CONFERENCE · UNITED KINGDOM
Heritage can be physically returned. But can meaning, memory, and identity be returned with it?
I explored this question at the Annual Philippine Studies Conference 2025 at SOAS University of London, where scholars, researchers, cultural workers, and community advocates gathered to examine the repatriation of Philippine heritage across objects, archives, memory, and community life.
My presentation, “Restorying Heritage: A Culturally Intelligent Framework for Reclaiming Philippine Narratives,” was part of the conference session on tools for storytelling.
I proposed that repatriation is not only about the physical return of artefacts, manuscripts, photographs, and collections.

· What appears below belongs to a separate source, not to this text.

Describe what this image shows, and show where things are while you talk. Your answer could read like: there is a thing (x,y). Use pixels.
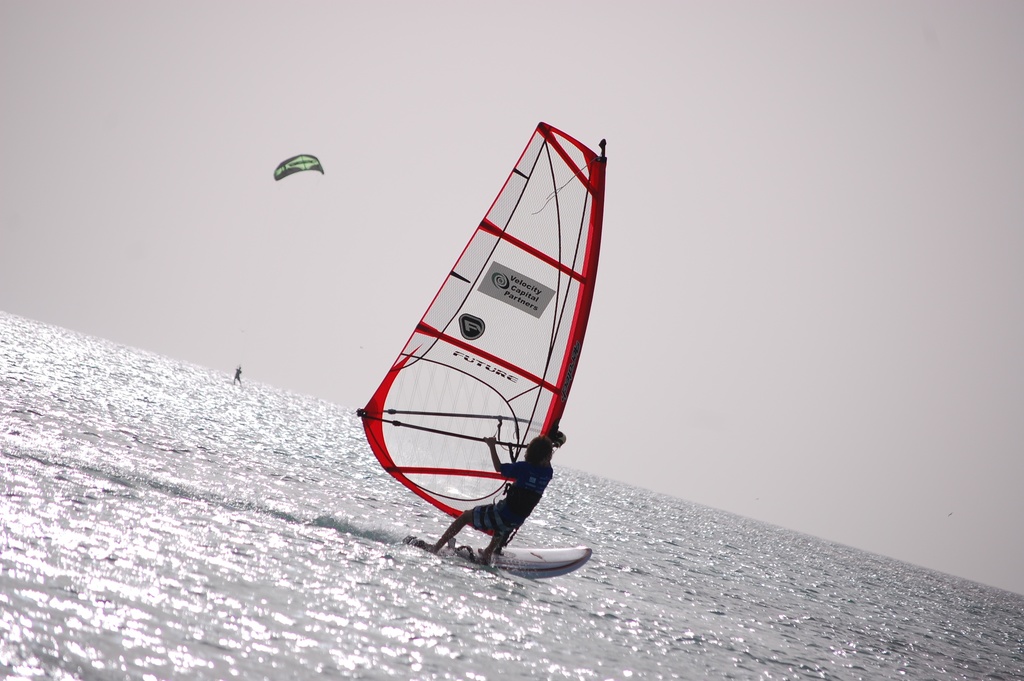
In this image, we can see a person (513,502) surfing on the water (364,455) and in the background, we can see a parasailing (300,158). At the top (748,112), there is sky (748,112).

It is also about narrative return: restoring meaning, memory, identity, and voice to communities whose stories have often been interpreted and preserved by others.
Drawing from the CIS Bamboo Framework, I explored how cultural intelligence can offer a way of approaching these narratives with greater awareness of context, identity, relationships, and differences in cultural perspective.

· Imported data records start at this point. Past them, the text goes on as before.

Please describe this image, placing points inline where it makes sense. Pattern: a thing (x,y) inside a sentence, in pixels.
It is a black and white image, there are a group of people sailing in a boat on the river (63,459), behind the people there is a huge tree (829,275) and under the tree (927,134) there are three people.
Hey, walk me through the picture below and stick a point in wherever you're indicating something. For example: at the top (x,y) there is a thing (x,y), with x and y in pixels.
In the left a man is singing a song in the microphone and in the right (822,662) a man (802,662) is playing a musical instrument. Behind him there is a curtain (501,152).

The bamboo served not only as the framework’s name, but also as a metaphor for the work of cultural restoration: rooted yet flexible, relational in the way it grows, open at the core, and able to adapt to its environment.
Presenting this work in London was especially meaningful. The conference brought together conversations about heritage held in museums and archives across borders with questions about the communities to whom these histories and objects remain deeply connected.
For me, the experience reinforced an idea that continues to shape my work: reclaiming heritage is also an act of storytelling. Returning an object matters. But so does asking who gets to tell its story, from whose perspective, and for whom.
Returning heritage is not only about bringing objects home. It is also about restoring meaning, memory, identity, and voice.